De rechtbank volgt eisers niet in hun stelling dat verweerder tot vergoeding van het volledige herstel van schades 39 en 40 moest overgaan. Eisers miskennen dat deskundige Rademaker een evidente en aantoonbare andere oorzaak voor de schades heeft aangewezen en dat de aardbevingen de ontstane schades slechts hebben verergerd. De aardbevingen hebben het laatste “zetje” gegeven, waardoor herstel noodzakelijk is geworden. Dat dit “zetje” voor rekening van verweerder is, betekent niet dat verweerder ook al de met het herstel gemoeide kosten moet dragen. Enkel de door mijnbouw veroorzaakte verergering dient hier te worden vergoed.
1.6.
Verweerder mocht bij de vaststelling van de hoogte van de schadevergoeding daarnaast uitgaan van de calculatie van deskundige Rademaker. Het betreft een maatwerkbegroting en niet een calculatie die is gebaseerd op het uniforme calculatiemodel dat verweerder meestal hanteert. Dit is ingegeven door het cultuurhistorische karakter van dit deel van het pand.

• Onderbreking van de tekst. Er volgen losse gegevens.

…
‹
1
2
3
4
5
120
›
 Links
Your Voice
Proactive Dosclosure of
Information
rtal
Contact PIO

Daarbij heeft deskundige Rademaker acht geslagen op zijn eigen bevindingen, de zienswijze van eisers en het aanwezige fotomateriaal. Aan de hand daarvan heeft hij op basis van zijn deskundigheid een inschatting gemaakt van de benodigde herstelmethodieken en -kosten. In deze beroepsprocedure heeft deskundige Dobbe deze calculaties onderschreven. Bij zijn beoordeling heeft deskundige Dobbe ook de ter plaatse opgetreden trillingssnelheden afkomstig van aardbevingen door mijnbouwactiviteiten betrokken. Hij heeft in dat verband vastgesteld dat de kans op enige verergering van de primaire schade zeer klein is, waarbij de invloed van een dergelijke verergering op de hoogte van de uiteindelijke herstelkosten zeer beperkt tot nihil is. Deskundige Dobbe heeft ook opgemerkt dat het door VOF Oudman stukadoor en restauratiewerk, Stukadoorsbedrijf Buijsman B.V. en Veldman en Veltman geoffreerde herstel van het stuc- en schilderwerk van beide plafonds verder gaat dan alleen het herstel van de schade in de oude toestand en leidt tot een aanmerkelijke verbetering.

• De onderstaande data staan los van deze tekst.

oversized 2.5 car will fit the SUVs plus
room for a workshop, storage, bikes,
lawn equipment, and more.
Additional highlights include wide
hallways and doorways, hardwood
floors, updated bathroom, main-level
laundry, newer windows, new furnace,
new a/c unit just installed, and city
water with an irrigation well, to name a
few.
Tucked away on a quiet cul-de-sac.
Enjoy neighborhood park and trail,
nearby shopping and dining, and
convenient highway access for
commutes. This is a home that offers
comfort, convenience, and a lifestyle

Niet gezegd kan dan ook worden dat verweerder heeft nagelaten om het specifieke karakter van de schades en de specifieke situatie van het pand te betrekken bij de vaststelling van de schadevergoeding. De rechtbank tekent hierbij aan dat eisers geen contra-expertise hebben ingebracht en dat de woning geen gemeentelijk monument of rijksmonument betreft.
1.7.
Gelet op het voorgaande slagen de beroepsgronden niet.

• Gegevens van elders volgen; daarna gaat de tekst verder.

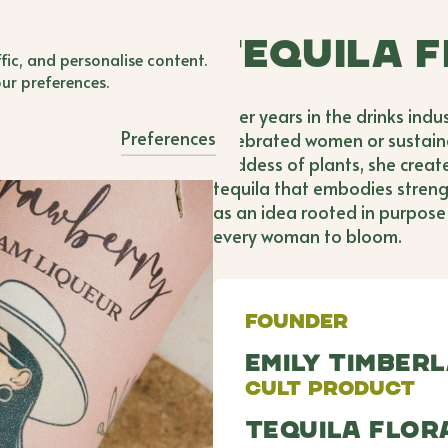
BWB'er Login
Tequila 
 Login
fic, and personalise content.
our preferences.
After years in the drinks indu
Preferences
celebrated women or sustainab
goddess of plants, she creat
tequila that embodies stren
as an idea rooted in purpose 
every woman to bloom.
Founder
Emily Timber
Cult Product
Tequila Flo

2. Nu het beroep ongegrond is, bestaat geen aanleiding om een proceskostenveroordeling uit te spreken.

Beslissing

De rechtbank verklaart het beroep ongegrond.
Deze uitspraak is gedaan door mr. S. Dijkstra, rechter, in aanwezigheid van
mr. R.A. Schaapsmeerders, griffier, op 14 september 2021. De uitspraak is openbaargemaakt op de eerstvolgende maandag na deze datum.
griffier
rechter
Een afschrift van deze uitspraak is verzonden aan partijen op:
typ: SCHA

Bent u het niet eens met deze uitspraak?

Als u het niet eens bent met deze uitspraak, kunt u een brief sturen naar de Afdeling bestuursrechtspraak van de Raad van State waarin u uitlegt waarom u het er niet mee eens bent. Dit heet een hoger beroepschrift. U moet dit hoger beroepschrift indienen binnen 6 weken na de dag waarop deze uitspraak is verzonden. U ziet deze datum hierboven.